Work to do ▸ Count the lines of the records below that contain the string "center", treating case as significant, and give only the number.

Collected data entries:
## Begin

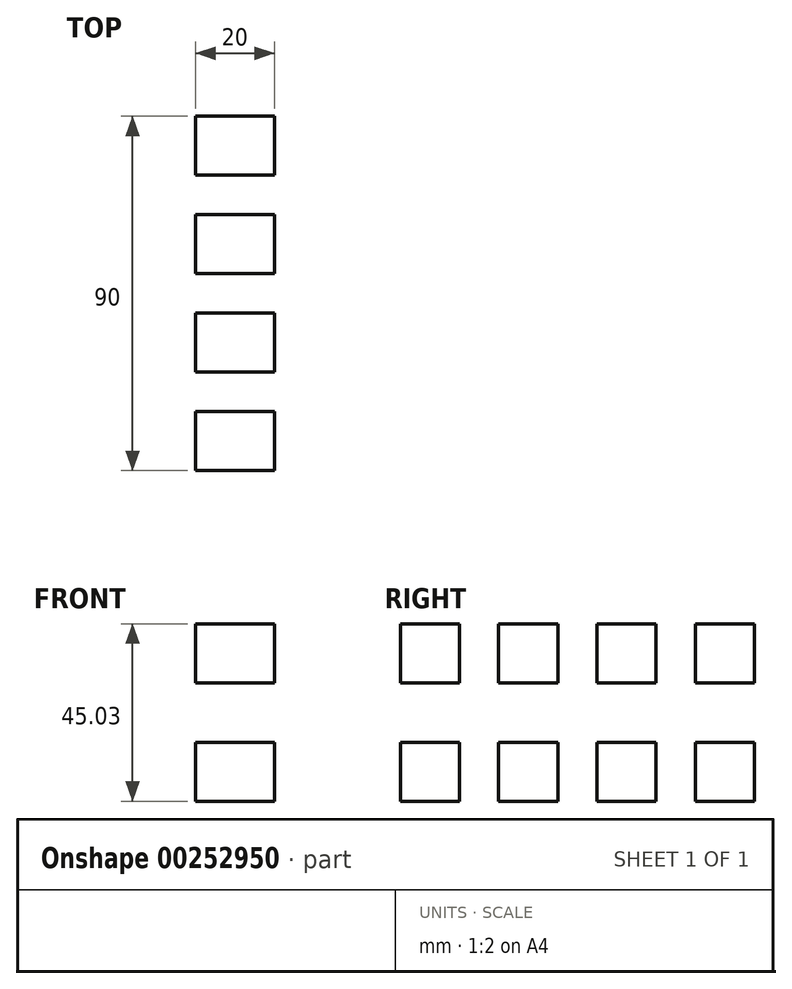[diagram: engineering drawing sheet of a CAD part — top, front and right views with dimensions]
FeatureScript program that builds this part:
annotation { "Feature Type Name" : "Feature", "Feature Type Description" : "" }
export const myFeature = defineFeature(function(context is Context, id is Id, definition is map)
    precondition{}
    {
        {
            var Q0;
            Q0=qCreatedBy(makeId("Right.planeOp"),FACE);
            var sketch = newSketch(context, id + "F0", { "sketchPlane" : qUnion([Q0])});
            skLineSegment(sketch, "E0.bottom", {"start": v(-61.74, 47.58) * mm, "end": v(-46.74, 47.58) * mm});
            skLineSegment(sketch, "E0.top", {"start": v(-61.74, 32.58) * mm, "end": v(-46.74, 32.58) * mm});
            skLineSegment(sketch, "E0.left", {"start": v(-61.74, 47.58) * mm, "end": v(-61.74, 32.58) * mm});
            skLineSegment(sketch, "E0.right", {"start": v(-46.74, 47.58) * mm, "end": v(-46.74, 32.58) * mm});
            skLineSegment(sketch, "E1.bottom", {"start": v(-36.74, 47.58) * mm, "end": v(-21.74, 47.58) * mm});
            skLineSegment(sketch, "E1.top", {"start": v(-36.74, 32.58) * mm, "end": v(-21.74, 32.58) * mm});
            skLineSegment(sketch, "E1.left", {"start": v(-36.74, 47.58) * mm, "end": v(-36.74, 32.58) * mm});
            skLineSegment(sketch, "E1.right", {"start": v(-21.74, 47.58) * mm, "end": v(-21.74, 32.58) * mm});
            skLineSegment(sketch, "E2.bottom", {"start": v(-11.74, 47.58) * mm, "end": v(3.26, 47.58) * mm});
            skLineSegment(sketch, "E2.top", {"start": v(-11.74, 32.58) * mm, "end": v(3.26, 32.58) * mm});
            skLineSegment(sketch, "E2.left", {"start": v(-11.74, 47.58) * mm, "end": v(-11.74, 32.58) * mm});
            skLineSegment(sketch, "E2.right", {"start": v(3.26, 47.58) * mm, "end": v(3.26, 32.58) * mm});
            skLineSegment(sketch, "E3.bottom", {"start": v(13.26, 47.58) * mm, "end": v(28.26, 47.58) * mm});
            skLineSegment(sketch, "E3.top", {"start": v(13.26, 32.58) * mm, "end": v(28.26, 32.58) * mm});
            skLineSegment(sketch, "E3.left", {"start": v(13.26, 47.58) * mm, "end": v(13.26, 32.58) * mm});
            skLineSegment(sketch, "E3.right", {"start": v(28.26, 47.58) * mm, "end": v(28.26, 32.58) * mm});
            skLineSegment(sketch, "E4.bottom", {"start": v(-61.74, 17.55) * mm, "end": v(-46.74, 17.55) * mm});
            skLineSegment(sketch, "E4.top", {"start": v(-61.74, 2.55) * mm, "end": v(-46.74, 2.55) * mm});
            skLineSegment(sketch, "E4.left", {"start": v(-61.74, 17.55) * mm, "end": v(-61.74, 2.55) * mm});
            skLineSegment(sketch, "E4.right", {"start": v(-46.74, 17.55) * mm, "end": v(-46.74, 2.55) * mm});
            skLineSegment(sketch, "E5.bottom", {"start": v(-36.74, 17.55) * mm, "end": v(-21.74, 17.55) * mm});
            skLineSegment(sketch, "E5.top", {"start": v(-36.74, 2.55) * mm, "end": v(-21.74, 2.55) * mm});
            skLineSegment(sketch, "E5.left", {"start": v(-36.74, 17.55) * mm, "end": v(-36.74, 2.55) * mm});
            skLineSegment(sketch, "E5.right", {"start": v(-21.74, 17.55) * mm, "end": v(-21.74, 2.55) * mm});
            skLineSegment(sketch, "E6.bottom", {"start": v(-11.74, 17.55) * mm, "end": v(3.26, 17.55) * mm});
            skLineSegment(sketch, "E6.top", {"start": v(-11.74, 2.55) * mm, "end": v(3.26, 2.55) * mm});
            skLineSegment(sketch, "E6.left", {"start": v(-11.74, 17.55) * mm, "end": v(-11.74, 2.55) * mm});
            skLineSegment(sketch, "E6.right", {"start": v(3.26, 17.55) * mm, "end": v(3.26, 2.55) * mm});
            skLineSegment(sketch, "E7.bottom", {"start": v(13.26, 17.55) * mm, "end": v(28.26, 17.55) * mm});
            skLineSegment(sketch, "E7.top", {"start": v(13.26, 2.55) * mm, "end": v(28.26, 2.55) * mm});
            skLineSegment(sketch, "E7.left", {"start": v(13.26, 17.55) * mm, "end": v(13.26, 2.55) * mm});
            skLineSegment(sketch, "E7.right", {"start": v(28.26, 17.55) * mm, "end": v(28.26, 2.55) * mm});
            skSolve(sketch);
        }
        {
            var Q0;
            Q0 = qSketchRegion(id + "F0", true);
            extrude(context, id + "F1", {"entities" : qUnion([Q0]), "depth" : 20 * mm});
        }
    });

## End
## Begin

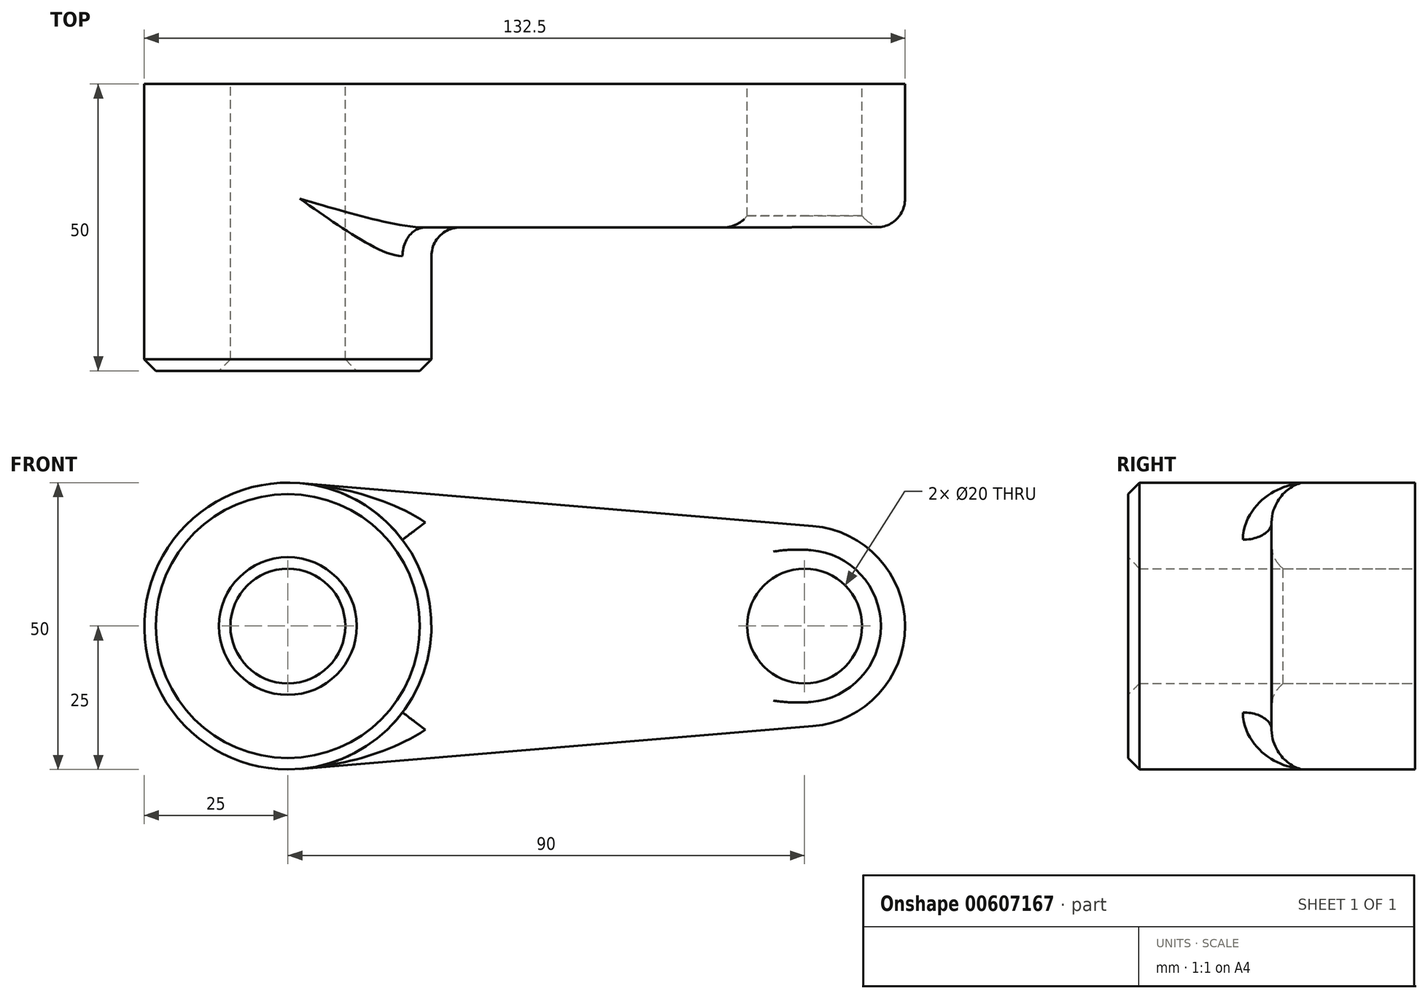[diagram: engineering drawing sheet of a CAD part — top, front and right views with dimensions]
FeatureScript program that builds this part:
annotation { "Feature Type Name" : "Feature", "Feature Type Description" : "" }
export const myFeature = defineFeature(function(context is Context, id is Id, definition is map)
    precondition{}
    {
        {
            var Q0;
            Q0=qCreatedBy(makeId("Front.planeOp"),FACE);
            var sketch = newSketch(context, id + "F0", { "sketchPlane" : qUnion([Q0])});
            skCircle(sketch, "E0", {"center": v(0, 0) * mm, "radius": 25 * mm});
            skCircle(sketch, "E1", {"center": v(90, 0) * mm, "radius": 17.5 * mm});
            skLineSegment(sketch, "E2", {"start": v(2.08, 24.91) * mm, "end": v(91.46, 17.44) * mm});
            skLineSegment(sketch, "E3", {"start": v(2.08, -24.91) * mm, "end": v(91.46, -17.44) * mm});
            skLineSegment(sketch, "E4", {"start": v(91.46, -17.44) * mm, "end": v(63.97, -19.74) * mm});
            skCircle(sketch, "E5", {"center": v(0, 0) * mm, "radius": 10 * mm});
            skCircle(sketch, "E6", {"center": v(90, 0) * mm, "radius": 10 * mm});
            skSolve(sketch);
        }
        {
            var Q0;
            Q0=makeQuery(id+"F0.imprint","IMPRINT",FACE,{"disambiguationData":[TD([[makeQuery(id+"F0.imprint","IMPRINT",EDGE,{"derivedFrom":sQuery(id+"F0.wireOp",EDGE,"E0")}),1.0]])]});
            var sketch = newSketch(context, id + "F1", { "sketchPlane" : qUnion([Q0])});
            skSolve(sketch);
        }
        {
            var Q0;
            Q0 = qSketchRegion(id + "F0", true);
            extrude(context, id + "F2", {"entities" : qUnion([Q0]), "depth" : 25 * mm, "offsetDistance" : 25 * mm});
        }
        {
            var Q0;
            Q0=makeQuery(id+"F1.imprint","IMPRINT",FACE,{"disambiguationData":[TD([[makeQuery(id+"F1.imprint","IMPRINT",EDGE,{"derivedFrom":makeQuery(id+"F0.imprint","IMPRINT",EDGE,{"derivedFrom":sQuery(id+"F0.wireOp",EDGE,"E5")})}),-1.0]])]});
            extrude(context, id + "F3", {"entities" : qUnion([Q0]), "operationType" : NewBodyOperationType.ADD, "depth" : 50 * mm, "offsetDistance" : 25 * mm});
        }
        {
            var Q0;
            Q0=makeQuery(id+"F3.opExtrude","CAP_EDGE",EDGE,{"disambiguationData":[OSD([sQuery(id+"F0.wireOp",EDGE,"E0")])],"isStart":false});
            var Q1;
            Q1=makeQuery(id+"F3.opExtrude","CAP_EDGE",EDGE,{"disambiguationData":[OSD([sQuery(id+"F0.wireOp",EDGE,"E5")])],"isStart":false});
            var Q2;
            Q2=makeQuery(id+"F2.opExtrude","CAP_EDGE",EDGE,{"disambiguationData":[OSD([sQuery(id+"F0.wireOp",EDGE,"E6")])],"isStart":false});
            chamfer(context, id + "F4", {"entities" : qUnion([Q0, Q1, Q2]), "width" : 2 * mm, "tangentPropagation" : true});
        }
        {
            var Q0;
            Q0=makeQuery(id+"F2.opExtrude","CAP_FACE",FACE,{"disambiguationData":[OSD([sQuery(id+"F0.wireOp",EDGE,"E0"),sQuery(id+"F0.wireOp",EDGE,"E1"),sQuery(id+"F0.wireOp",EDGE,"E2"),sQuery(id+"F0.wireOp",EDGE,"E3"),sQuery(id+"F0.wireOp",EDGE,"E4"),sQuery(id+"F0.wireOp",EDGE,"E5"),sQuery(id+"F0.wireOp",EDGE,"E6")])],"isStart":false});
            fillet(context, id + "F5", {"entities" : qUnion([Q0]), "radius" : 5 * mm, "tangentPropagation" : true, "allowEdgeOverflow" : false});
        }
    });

## End

Solution to the problem ▸ 4